Israël: des Palestino-américains se plaignent de discriminations persistantes

  • Aux termes de ce "protocole d'accord sur la réciprocité", conclu le 19 juillet, Israël s'est engagé à ce que "tous les ressortissants des Etats-Unis voyageant avec un passeport américain valide (soient) reconnus comme tels"
  • Néanmoins, une vingtaine de Palestino-américains ont dénoncé une persistance des inégalités de traitement, dans des entretiens accordés à l'AFP depuis les Etats-Unis ou les Territoires palestiniens

JERUSALEM: Un nouvel accord entre Israël et les Etats-Unis permettant de voyager sans visa a fait espérer plus de liberté de mouvement pour les Palestino-américains, mais beaucoup déchantent, évoquant des discriminations persistantes de la part des autorités israéliennes.

Aux termes de ce "protocole d'accord sur la réciprocité", conclu le 19 juillet, Israël s'est engagé à ce que "tous les ressortissants des Etats-Unis voyageant avec un passeport américain valide (soient) reconnus comme tels (et bénéficient) d'un traitement égal sans distinction de race, de religion ou d'origine", selon le département d'Etat américain.

L'accord a permis à certains Palestino-américains d'atterrir à l'aéroport international Ben Gourion de Tel-Aviv --ce qui était impossible pour la majorité d'entre eux depuis des années-- au lieu d'arriver par la route via la Jordanie.

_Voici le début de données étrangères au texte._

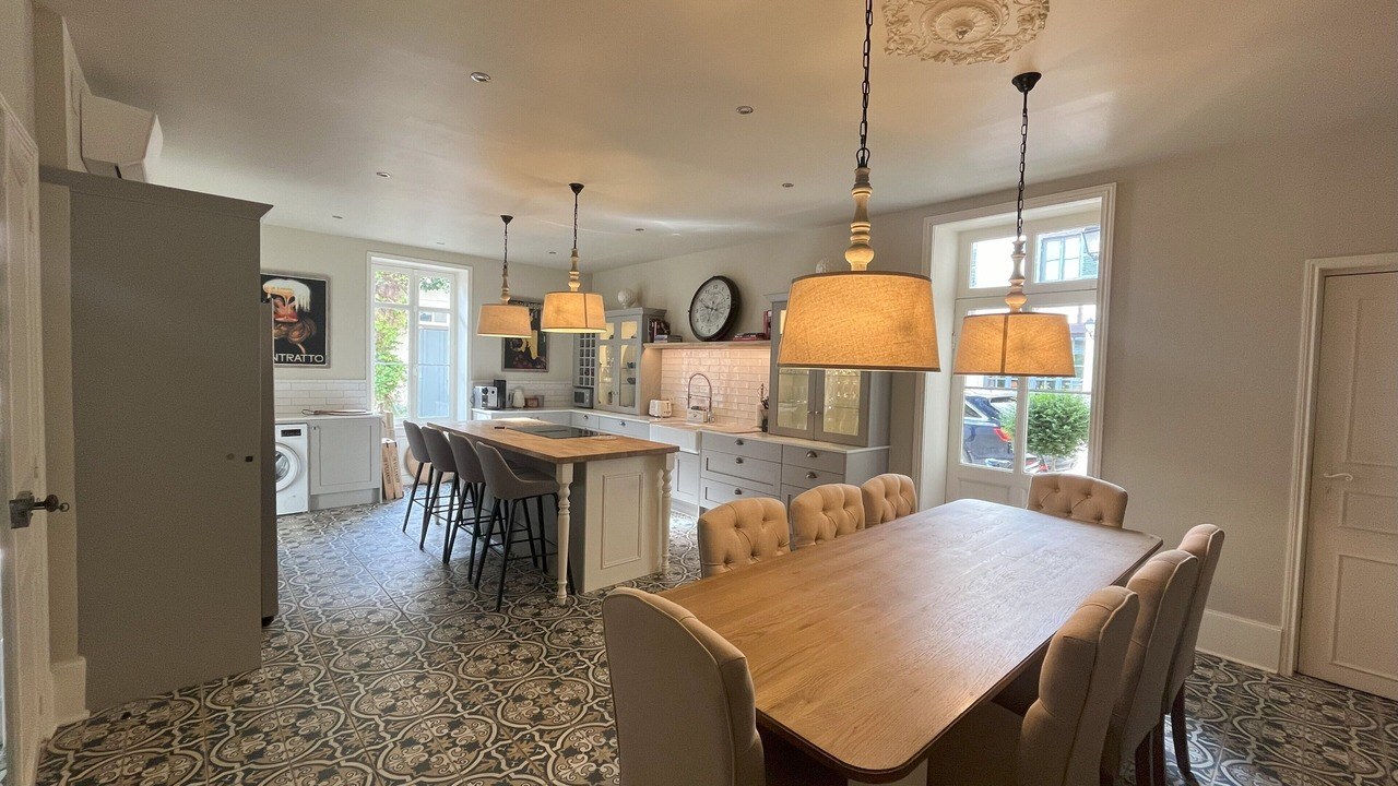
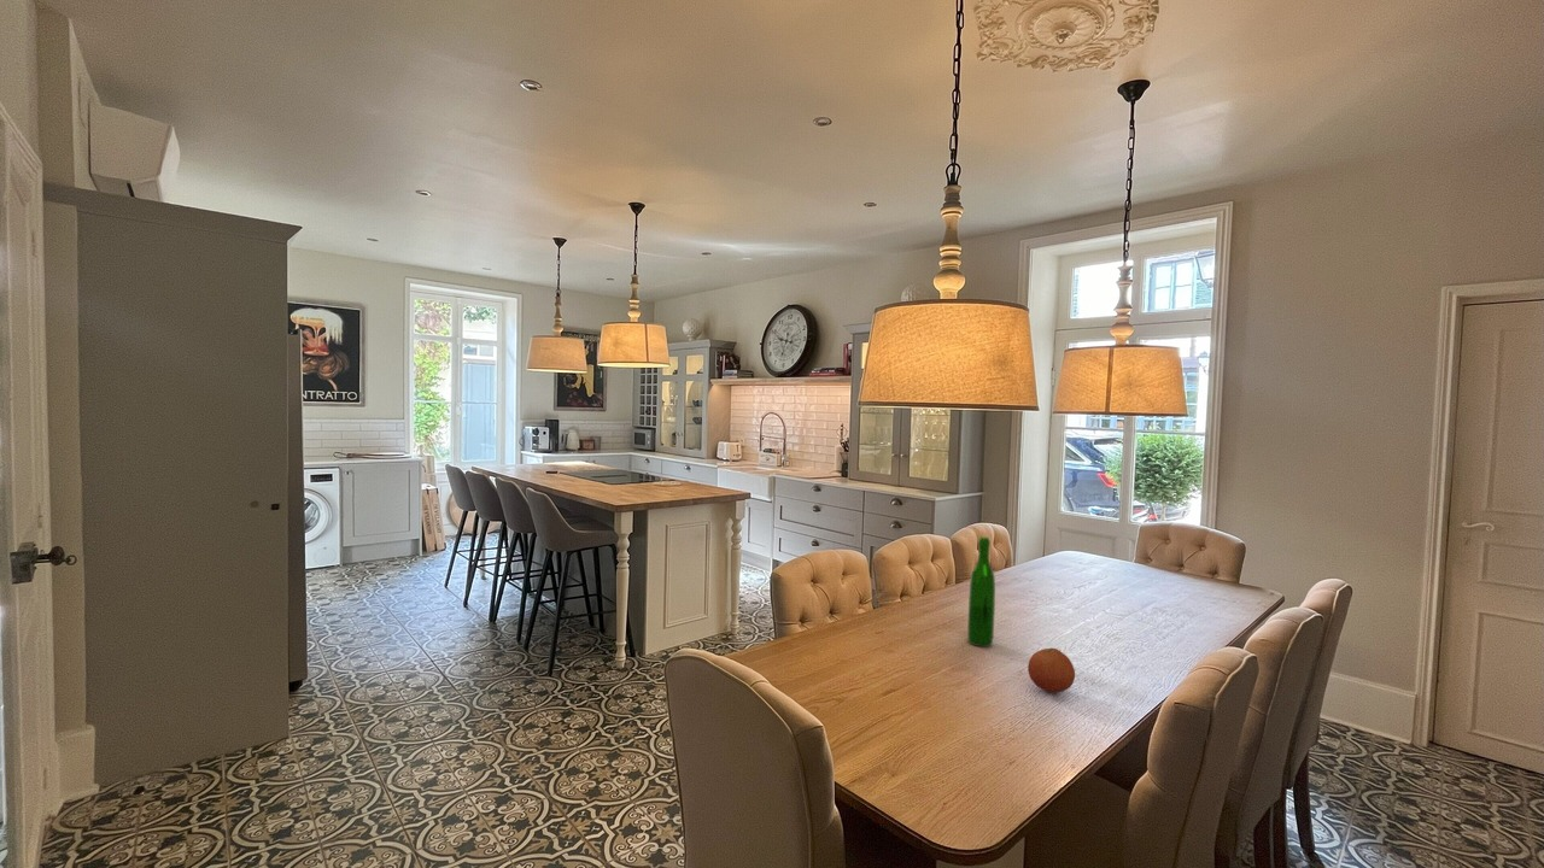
+ fruit [1027,647,1076,694]
+ wine bottle [966,536,996,647]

Néanmoins, une vingtaine de Palestino-américains ont dénoncé une persistance des inégalités de traitement, dans des entretiens accordés à l'AFP depuis les Etats-Unis ou les Territoires palestiniens.

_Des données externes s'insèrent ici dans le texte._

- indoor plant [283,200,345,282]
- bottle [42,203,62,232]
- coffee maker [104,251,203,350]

Hanna Hanania, membre du comité directeur du US Palestinian Council, ONG représentant ces binationaux aux Etats-Unis, a pu atterrir en août à Ben-Gourion et décrit ce changement de manière générale comme "une amélioration pour tout le monde".

« Discrimination claire »

Le retour lui laisse néanmoins un goût amer. Il dit avoir été soumis à des complications systématiques de la part des agents israéliens à chaque étape, de la barrière de contrôle à l'entrée de l'aéroport jusqu'à sa montée à bord de l'avion.

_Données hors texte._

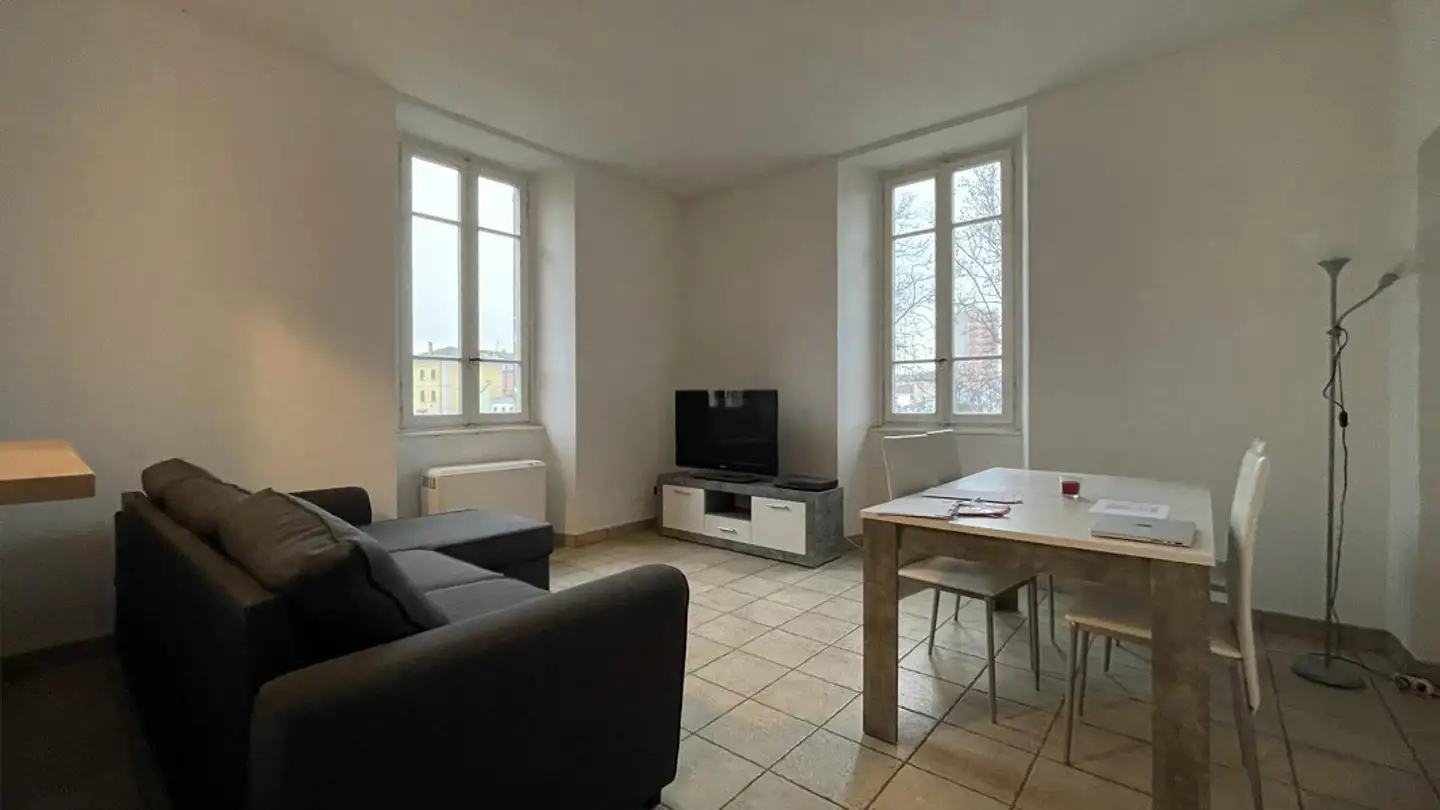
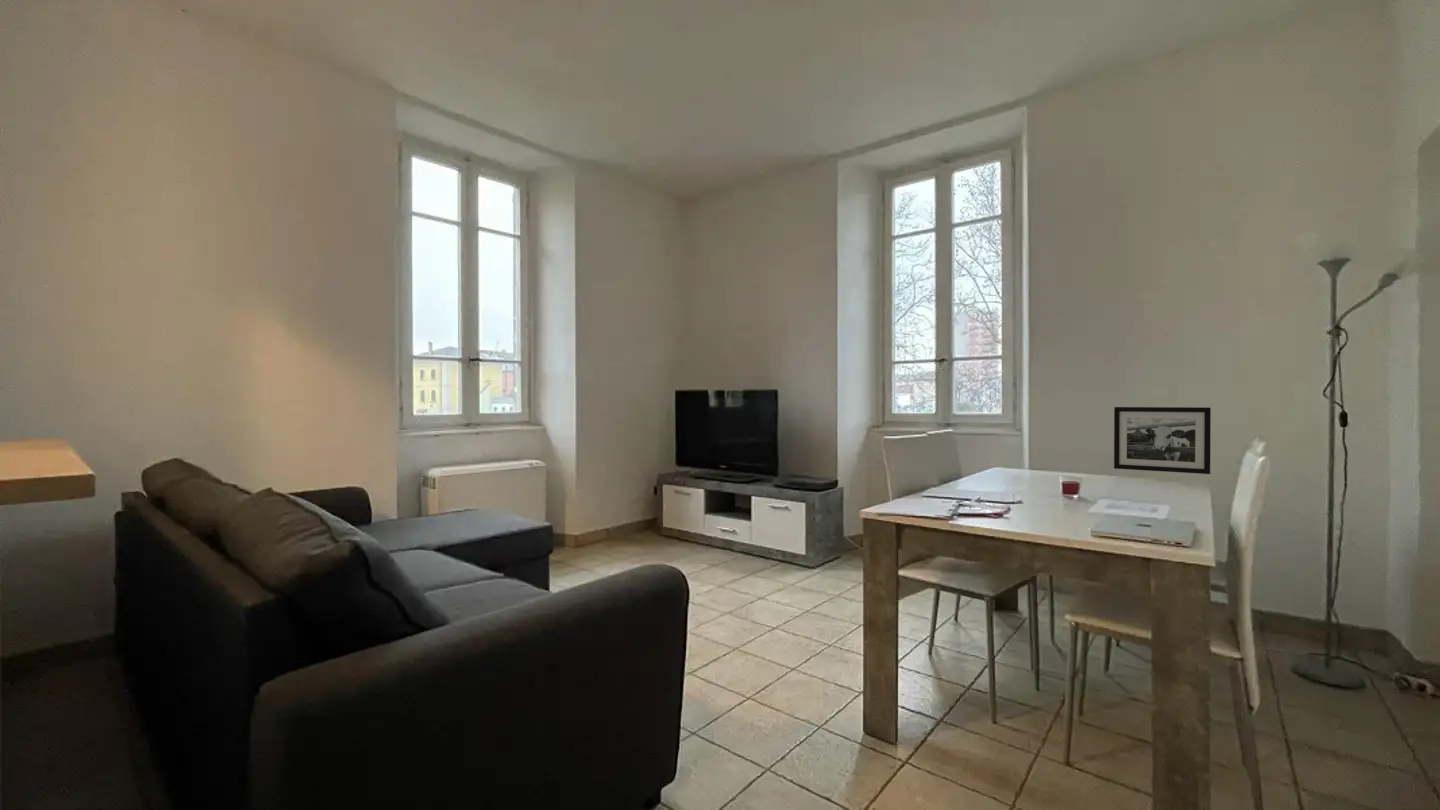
+ picture frame [1113,406,1212,475]
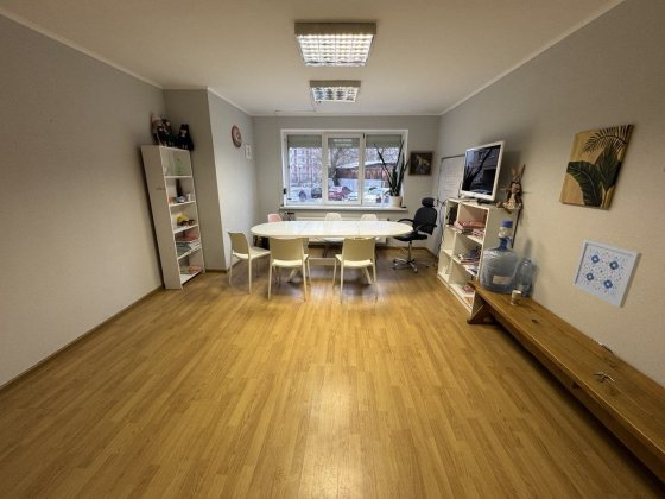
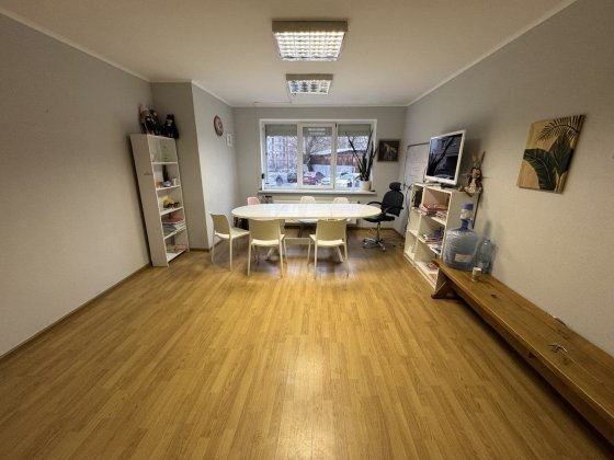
- wall art [570,238,644,309]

Soumis à une fouille de son véhicule et sommé de montrer son passeport palestinien, M. Hanania, 47 ans et natif de Jérusalem, raconte avoir été envoyé dans une file d'attente spéciale où, selon ses dires, "la discrimination était très claire": "Presque tout le monde parlait arabe".

Sollicités par l'AFP, les services de l'immigration israéliens n'ont pas souhaité commenter ces accusations.

Plus de 5.400 Palestino-américains sont arrivés en Israël depuis le 20 juillet, d'après les autorités israéliennes.

Selon le calendrier retenu, Washington doit décider, d'ici au 30 septembre, si Israël peut rejoindre le club fermé des pays admis au programme américain d'exemption de visa. Mais la décision finale doit normalement dépendre de la façon dont Israël traite les Palestino-américains.

Arrivé mi-août par Ben Gourion, Haidar Darwish, policier de New-York de 38 ans, dit s'être vu refuser sans raison le visa normal de tourisme de trois mois et qu'il n'a obtenu qu'un droit de séjour d'un mois.

Barrages militaires

"C'est injuste, s'ils veulent continuer ce programme, ils doivent nous traiter exactement comme ils le sont quand ils voyagent aux Etats-Unis", a déclaré M. Darwish, joint au téléphone alors qu'il se trouvait à Ramallah, en Cisjordanie, territoire occupé par Israël depuis 1967.

A Turmus Ayya, village plus au nord connu pour sa nombreuse population américaine, Abed Ijbar a pris conseil auprès de voisins avant son retour aux Etats-Unis prévu prochainement.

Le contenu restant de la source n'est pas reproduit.